Memory Mapping in NumPy
Memory mapping is a method used to store and manipulate large datasets that can be used as an efficient way to deal with large datasets.
What is Memory Mapping?
Memory mapping is a technique where a file or a portion of it is treated as an array and can be accessed as part of the system's memory, instead of loading the entire file into memory. This can be particularly useful when working with larger datasets that don't fit into memory.
Creating a Memory-Mapped Array
To create a memory-mapped array in NumPy, you use the numpy.memmap()
function. You provide the filename, data type, and shape of the array.
Here's an example code that creates a memory-mapped array named mm_array
with a shape of (1000, 1000) and fills it with random floating-point values between 0 and 1. The memory-mapped array is linked to the file 'data.dat', and you can work with this array as if it were a regular NumPy array, even though the data is stored on disk.
import numpy as np
# Create a memory-mapped array
filename = 'data.dat' # The filename of the memory-mapped file
shape = (1000, 1000) # Shape of the array (1000 rows, 1000 columns)
dtype = np.float32 # Data type of the array (32-bit floating point)
mode = 'w+' # Open the file for both reading and writing
mm_array = np.memmap(filename, dtype=dtype, mode=mode, shape=shape)
# Fill the memory-mapped array with data
mm_array[:] = np.random.rand(*shape)
mm_array[:] = np.random.rand(*shape)
: This line fills the entire memory-mapped array with random floating-point values between 0 and 1. The np.random.rand(*shape)
generates an array of random values with the same shape as the memory-mapped array, and then the [:]
notation assigns these values to the memory-mapped array.
Loading and Closing a Memory-Mapped Array
Once you have a memory-mapped array, you can access small segments of a large file on disk, without reading the entire file into memory:
# Open the existing memory-mapped array
filename = 'data.dat' # Use the same filename as when creating the memory-mapped array
shape = (1000, 1000) # Shape of the array (1000 rows, 1000 columns)
dtype = np.float32 # Data type of the array (32-bit floating point)
mode = 'r+' # Open the file for both reading and writing
new_mmap = np.memmap(filename, dtype=dtype, mode=mode, shape=shape)
print(new_mmap)
# Close the memory-mapped array
del mm_array # This closes the memory-mapped array and deallocates resources
Accessing and Manipulating Memory-Mapped Arrays
Memory-mapped arrays are accessed and manipulated like regular NumPy arrays.
# Accessing elements
print("First Element:", mm_array[0, 0])
# Modifying elements
mm_array[0, 0] = 10.0
print("Modified Element:", mm_array[0, 0])

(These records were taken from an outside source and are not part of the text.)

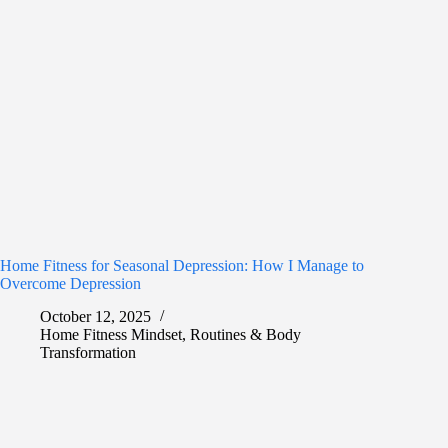
Home Fitness for Seasonal Depression: How I Manage to
Overcome Depression
October 12, 2025
Home Fitness Mindset
,
Routines & Body
Transformation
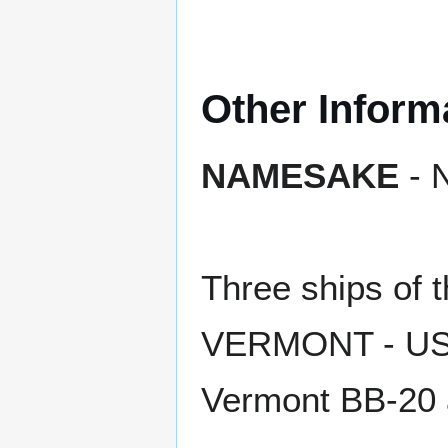
Other Inform
NAMESAKE
- N
Three ships of
VERMONT - USS 
Vermont BB-20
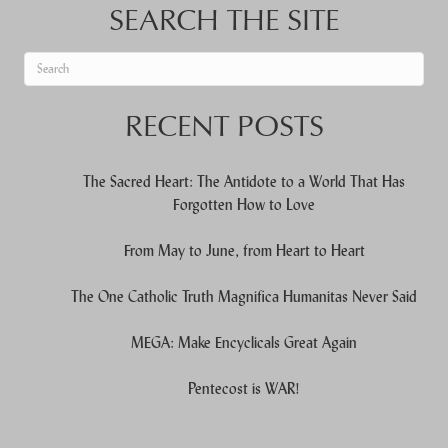
SEARCH THE SITE
When autocomplete results are available use up and down arrows to re
RECENT POSTS
The Sacred Heart: The Antidote to a World That Has
Forgotten How to Love
From May to June, from Heart to Heart
The One Catholic Truth Magnifica Humanitas Never Said
MEGA: Make Encyclicals Great Again
Pentecost is WAR!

Advantages of Memory Mapping
Memory mapping provides several advantages:
-
Efficiency: Memory mapping allows you to work with large datasets that don't fit into memory, as only parts of the file are loaded into memory as needed.
-
Speed: It can be faster to read and write data directly from disk rather than loading it into memory, especially for larger datasets.
-
Shared Memory: Memory-mapped files can also be used as a shared data source between multiple processes.
Practical Use Cases:
-
Image Processing: Memory mapping is useful for processing large image datasets without loading the entire dataset into memory.
-
Data Analysis: You can efficiently analyze large datasets, like time series or financial data, that don't fit in memory.
-
Machine Learning: Memory mapping enables you to process large training datasets for machine learning models.